| Bryan Lathrop|
| May 13, 1916|
Bryan Lathrop Wikipedia
Bryan Lathrop (August 6, 1844 – May 13, 1916) was an American businessman, philanthropist, and art collector from Alexandria, Virginia, United States. He is known for his works in Chicago, Illinois, where his insurance and real estate dealings made him very wealthy. Lathrop had a lifelong interest in the arts, supporting several Chicago institutions and rallying for an extension to Lincoln Park. He was also the longtime president of the Chicago Symphony Orchestra and Graceland Cemetery. He was the brother-in-law of Marshall Field and Thomas Nelson Page.
Bryan Lathop was born on August 6, 1844, to Jedediah and Mariana Lathrop in Alexandria, Virginia. His family was prominent in the state; he descended from John Lothropp and was the grand-nephew of Governor James Barbour. He attended the Dinwiddie School, intending to enroll at the University of Virginia. However, with the outbreak of the American Civil War, Lathrop moved with his pro-Union family to Chicago, Illinois, home of his uncle, Thomas Barbour Bryan. Lathrop's parents sent him to study in Europe under private tutelage during the war. Here, Lathrop gained an appreciation of art and culture. Lathrop returned to Chicago in 1865.
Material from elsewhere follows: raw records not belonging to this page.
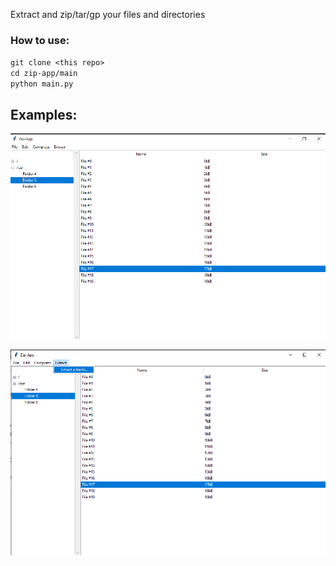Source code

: Extract and zip/tar/gp your files and directories

### How to use:

`git clone <this repo>`\
`cd zip-app/main`\
`python main.py`

## Examples:

![alt text](screenshots/sc4.png)

![alt text](screenshots/sc5.png)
Lathrop engaged in a variety of pursuits once back in Chicago, dealing in real estate and life insurance. He quickly rose to prominence and became an advocate for parks in Chicago. Lathrop led an effort to extend Lincoln Park along the shore of Lake Michigan. His uncle Thomas named him the president of Graceland Cemetery in 1878. Lathrop held this position until his death. He also co-founded the Chicago Real Estate Board and became president of the Elmhurst Spring Water Company. He was a trustee of the Newberry Library and Art Institute of Chicago from 1894 until his death. He was also a trustee of the Chicago Symphony Orchestra from 1894 until 1898, when he was named its vice president. Five years later, he was named its president and served in this role until his death. Under his presidency, the orchestra moved into its current home in Orchestra Hall.
Lathrop's sister was Florence Lathrop, who first married Henry, brother of Marshall Field, and then, after being widowed, married Thomas Nelson Page. Lathrop married Lynde Aldis, the daughter of a Chicago judge, in 1875. In 1892, Lathrop commissioned Charles Follen McKim of McKim, Mead & White to design his house, Bellevue Place, in Chicago. Lathrop was also an avid collector of art and had one of the largest collections of James Abbott McNeill Whistler in the country. Lathrop was a member of the Caxton Club, Grolier Club, and Chicago Historical Society.
Lathrop died on May 13, 1916 and donated most of his property to his philanthropic endeavors, including $700,000 to the Chicago Symphony Orchestra. He was buried in Graceland Cemetery. Edgar Lee Masters wrote a commemorative poem about Lathop in Poetry magazine in honor of his support of music in Chicago. The orchestra established the Bryan Lathrop Memorial scholarship fund in his memory, thanks in part to a $50,000 donation from Florence. Lathrop donated his Whistler collection to the Art Institute.